There is a similar advantage in centralizing foreign transactions in London. In the absence of any general centre each two commercial towns must settle their transactions directly and separately. A merchant will be receiving bills upon the bankers and merchants of many other towns. There is a double inconvenience in this. The supply and demand for bills upon comparatively small places must be comparatively small and variable, and the bills will be drawn upon minor firms, of the soundness of which it will not be easy to get satisfactory information. Many firms, too, in the, present day have houses in several parts of the world, and it would be more convenient that their mutual transactions should be brought to a centre somewhere, just as the transactions of branch banks are brought to a centre in the head office. Thus there arises a tendency to prefer bills drawn upon well-known London banks, or other great London firms, whose credit is known all over the world, and ceteris paribus, such bills will command a readier acceptance in the exchange market. Persons having to draw bills will get a better price if they can draw upon London, which they can do by opening an account with a London firm, and arranging that remittances due to them shall be deposited to their credit in London. It comes to pass that a merchant in America, Australia, or India, will prefer to receive money in London rather than anywhere else. Everyone wishing to remit money can then do so in the form of a bill upon the holders of these funds in London, and the fund will be recruited from time to time by similar bills received and transmitted to London for collection.

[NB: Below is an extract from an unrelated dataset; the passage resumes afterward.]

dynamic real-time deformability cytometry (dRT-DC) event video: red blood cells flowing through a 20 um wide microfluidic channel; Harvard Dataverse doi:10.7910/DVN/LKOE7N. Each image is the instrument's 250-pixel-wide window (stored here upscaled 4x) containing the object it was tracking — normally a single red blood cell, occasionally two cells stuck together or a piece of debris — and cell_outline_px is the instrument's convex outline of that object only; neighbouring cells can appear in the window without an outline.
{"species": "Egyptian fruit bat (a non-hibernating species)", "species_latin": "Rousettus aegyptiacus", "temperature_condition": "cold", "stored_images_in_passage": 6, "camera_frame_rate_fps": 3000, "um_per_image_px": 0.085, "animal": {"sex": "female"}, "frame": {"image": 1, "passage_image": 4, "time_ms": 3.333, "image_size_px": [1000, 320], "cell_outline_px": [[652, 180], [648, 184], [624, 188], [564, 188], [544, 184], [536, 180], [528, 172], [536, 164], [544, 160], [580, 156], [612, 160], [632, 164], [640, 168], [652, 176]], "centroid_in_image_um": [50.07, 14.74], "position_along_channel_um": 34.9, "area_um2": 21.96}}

This tendency to the centralization of financial business in London is much promoted by the fact that the largest mass of cheap loanable capital exists there. The general rate of interest in New York is at least 2 per cent. higher than in London, so that a trader who has credit enough to obtain loans in London, will make a profit by borrowing there rather than in New York. Thus, instead of first depositing money in London, and afterwards drawing against it, the more usual and profitable form of the transaction is to get a credit there, that is, leave to draw against a banker, making subsequent remittances to recoup the banker accepting and paying the bills. As regards continental trade, Paris, Berlin, Vienna, Hamburg, and Amsterdam are of course highly important centres, but recent wars have occasioned a considerable transfer of financial business to London. Moreover, the great foreign trade of England, reaching into every quarter of the globe, and the distant colonies and dependencies which naturally have financial relations with the capital of the an empire, tend to give London a unique position.